Un accord conclu à Kouaoua

Après plus d’une année de conflits entre la SLN et des jeunes de la commune de Kouaoua, un accord a finalement été signé, le 4 juillet, en présence de l’État.

La SLN tente de remettre ses mines en ordre de marche. Alors que le métallurgiste a de nouveau sollicité des autorisations d’exportation de minerai, elle peine à atteindre ses objectifs fixés par arrêté du gouvernement dans le cadre de son plan « quatre millions de tonnes ». Les mouvements et blocages qui empoisonnent le fonctionnement de la SLN sont une des raisons du retard dans la mise en œuvre. C’est précisément ce qui a poussé l’opérateur à réformer sa démarche de « responsabilité sociétale de l’entreprise » et revoir ses relations avec les populations locales, en ouvrant notamment un bureau des communautés.

Le travail engagé, en particulier à Kouaoua où la situation était très tendue, a permis d’aboutir à un protocole de fin de conflit. La SLN s’engage notamment à renoncer à l’exploitation du site dit « périphérique ouest », sans contrepartie. Les parties s’engagent également à se rapprocher des districts de Leweo et de Canala afin de faire connaître le protocole d’accord et les décisions qu’il contient. L’idée est également de structurer les relations entre les populations et les mineurs de façon à éviter de retomber dans une situation conflictuelle.
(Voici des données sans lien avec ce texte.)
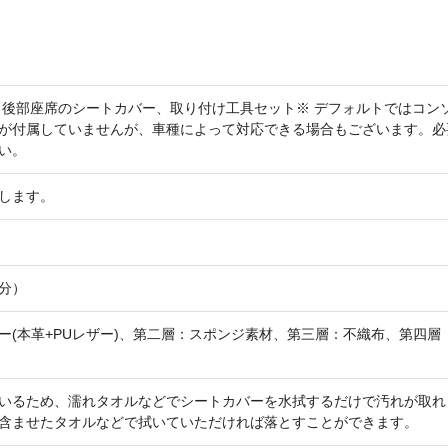
、後部座席のシートカバー、取り付け工具セット※ デフォルトではコン
が付属していませんが、車種によって対応できる場合もございます。必
い。
します。
分）
ー(本革+PUレザー)、第二層：スポンジ素材、第三層：不織布、第四層
いるため、濡れタオルなどでシートカバーを水拭するだけで汚れが取れ
含ませたタオルなどで拭いていただければ落とすことができます。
Le dernier point du protocole illustre le mouvement de fond des populations des communes minières qui se sentent laissées pour compte. Il est prévu de « demander aux autorités compétentes, la mise en place d’un projet de dispositif de dédommagement, et de redevance minière pour la région de Kawipa ». Si la redevance minière est dans les tuyaux depuis maintenant de nombreuses années sans que les responsables politiques parviennent à la mettre en œuvre, l’idée d’un dédommagement pour les populations locales est nouvelle et devrait faire des émules parmi les communes minières de la côte Est.
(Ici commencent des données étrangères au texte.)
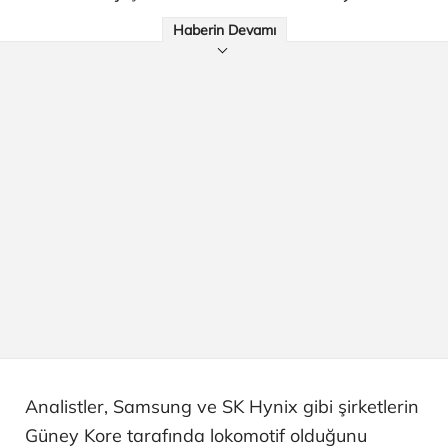
Haberin Devamı
Analistler, Samsung ve SK Hynix gibi şirketlerin
Güney Kore tarafında lokomotif olduğunu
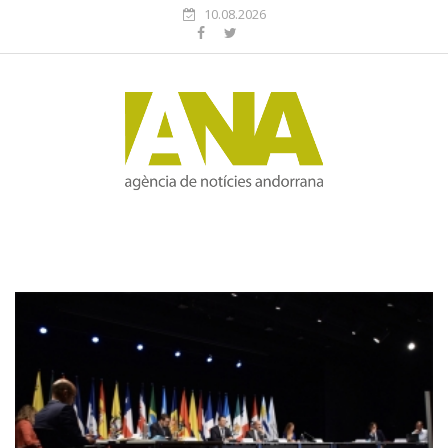
10.08.2026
Meilleur partage des richesses

Si ces dédommagements sont fréquents au niveau international, c’est moins le cas dans les territoires français. Cette situation est, d’une certaine manière, le fruit du manque de stratégie en matière minière qui a poussé les populations à se mobiliser pour mettre en lumière des situations qu’elles estimaient anormales et réclamer un meilleur partage des richesses tirées du nickel. Reste à savoir comment se passeront les négociations à venir sur ce sujet et si la SLN aura les moyens de ses ambitions. Dans le cas contraire, si les promesses devaient ne pas être tenues, un retour aux tensions serait à prévoir.
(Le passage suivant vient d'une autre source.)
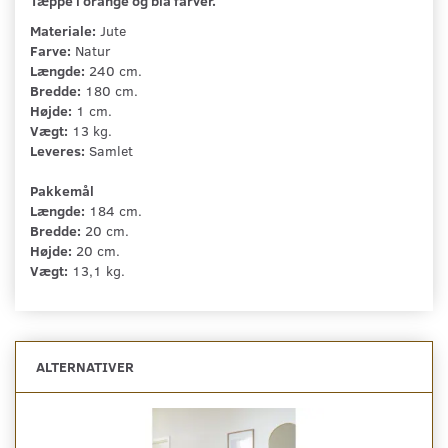
Tæppe i orange og blå farver.
Materiale:
Jute
Farve:
Natur
Længde:
240 cm.
Bredde:
180 cm.
Højde:
1 cm.
Vægt:
13 kg.
Leveres:
Samlet
Pakkemål
Længde:
184 cm.
Bredde:
20 cm.
Højde:
20 cm.
Vægt:
13,1 kg.
ALTERNATIVER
Qui pour investir dans la SLN ?

Si les relations conflictuelles, en particulier sur la côte Est, ont été un frein à la mise en œuvre du plan d’exportation de quatre millions de tonnes, les investissements à réaliser sont également importants. Pour mettre en œuvre le plan, il faudrait mettre sur la table un peu plus de 10 milliards de francs. Cet argent, la SLN ne l’a pas. Pas plus que ses actionnaires, la STCPI composée des collectivités calédoniennes ou d’Eramet, sa maison mère, dont les comptes sont dans le rouge et qui suspend des projets à travers le monde ou cherche à vendre certaines de ses filiales et notamment Aubert-Duval.

La mine est le seul moyen pour l’entreprise de réduire ses pertes qui restent encore colossales. D’ici le mois de septembre, la dernière tranche du prêt de l’État sera tirée et permettra de compenser les pertes d’exploitation jusqu’au premier trimestre, voire légèrement davantage, mais pas d’investir. Après ? La SLN entrera en terre inconnue et avec des perspectives incertaines. Personne ne souhaite mettre la main à la poche et c’est pourtant la seule chose pour sauver l’opérateur historique qui emploie directement près de 2 000 personnes.

Comme l’avait souligné le Cese dans son avis sur la modification du code minier permettant à la SLN et à Vale NC d’exporter du minerai des réserves de Tiébaghi et Goro, il y a un risque de voir se transformer les métallurgistes en mineurs. Un risque d’autant plus grand que les besoins d’investissements de la SLN ne concernent pas seulement la mine, mais aussi l’usine de Doniambo qui est vieillissante et dont l’un des fours devra être remplacé dans les deux ans. C’est également le cas en matière d’électricité. Si le projet initial prévoyait que la collectivité s’occupe du financement de la nouvelle centrale électrique, le changement de stratégie de Nouvelle-Calédonie Énergie pourrait bien ouvrir d’autres perspectives.